**Page text**.
##############################

Hi everyone. Unfortunately, as many of you noticed we had 2 moderate (more than 15 minutes) periods of downtime today, one this morning and one this evening. I wanted to let you guys know what happened, and what needs to happen as a result. :)
This morning, our database server locked up (which happens to us occasionally, you could call it "growing pains.") This morning's lockup was particularly bad as all 3 web servers became overloaded with people trying to load the site, and so slow that it took forever for me to log into any of them (for example, to take the site down and stop people from hammering the web servers xD)
To further complicate matters, the database became corrupted as a result of the lockup, and refused to start. At that point we switched to our backup database, which is synchronized with the main one, and brought the site back up.
The downtime this evening was the result of db2 locking up, which was corrected with a restart of the database.
This left our primary database server offline though, so Subeta will be taken down over Monday/Tuesday (Tuesday morning) at 3 am in order to synchronize the two and return to operating on db1.

##############################

**Raw data**.
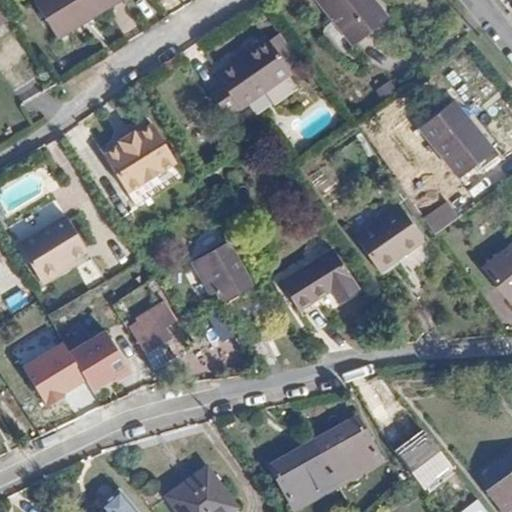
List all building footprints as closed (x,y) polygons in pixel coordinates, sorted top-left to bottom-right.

##############################

**Exercise instructions**.
1) Rewrite the downtime post starting with "Hi everyone. Unfortunately, as" and going on through "site back up.", putting "app servers" wherever "web servers" appears.
2) Write what comes next in the downtime post, picking up after its last sentence.
You won't need the listing.

**Results of the tasks**.
1)
Hi everyone. Unfortunately, as many of you noticed we had 2 moderate (more than 15 minutes) periods of downtime today, one this morning and one this evening. I wanted to let you guys know what happened, and what needs to happen as a result. :)
This morning, our database server locked up (which happens to us occasionally, you could call it "growing pains.") This morning's lockup was particularly bad as all 3 app servers became overloaded with people trying to load the site, and so slow that it took forever for me to log into any of them (for example, to take the site down and stop people from hammering the app servers xD)
To further complicate matters, the database became corrupted as a result of the lockup, and refused to start. At that point we switched to our backup database, which is synchronized with the main one, and brought the site back up.

2)
In case you're curious why the database locks up like this: Subeta uses caching to save the answers to frequently asked questions that would otherwise be asked of the database (for example: "give me a random avatar to show on the homepage?"). The cache expires after a certain time, however, and if there's lots of users on the site, hundreds of users suddenly ask the database the same question. You'd think this wouldn't cause a problem, but the database really doesn't know that lots of people are asking the same thing, so it dutifully tries and answer the same question hundreds of times. Meanwhile, all the normal Subeta queries get backed up while 200 database threads compete over access to the same information, and eventually it gets so bogged down that it only answers 100 or so questions/second, as opposed to the 5,000 we normally run.
There are ways around this, of course, and we've been implementing them whenever we come across this problem. For the moment, though, whenever we fix one of these problems (like the random HA on the home page), another one steps up to take its place. Rest assured that each time this happens, progress is being made!
Anyway, in summary, site will be down Tuesday at 3am - 4:30am to resync the database servers.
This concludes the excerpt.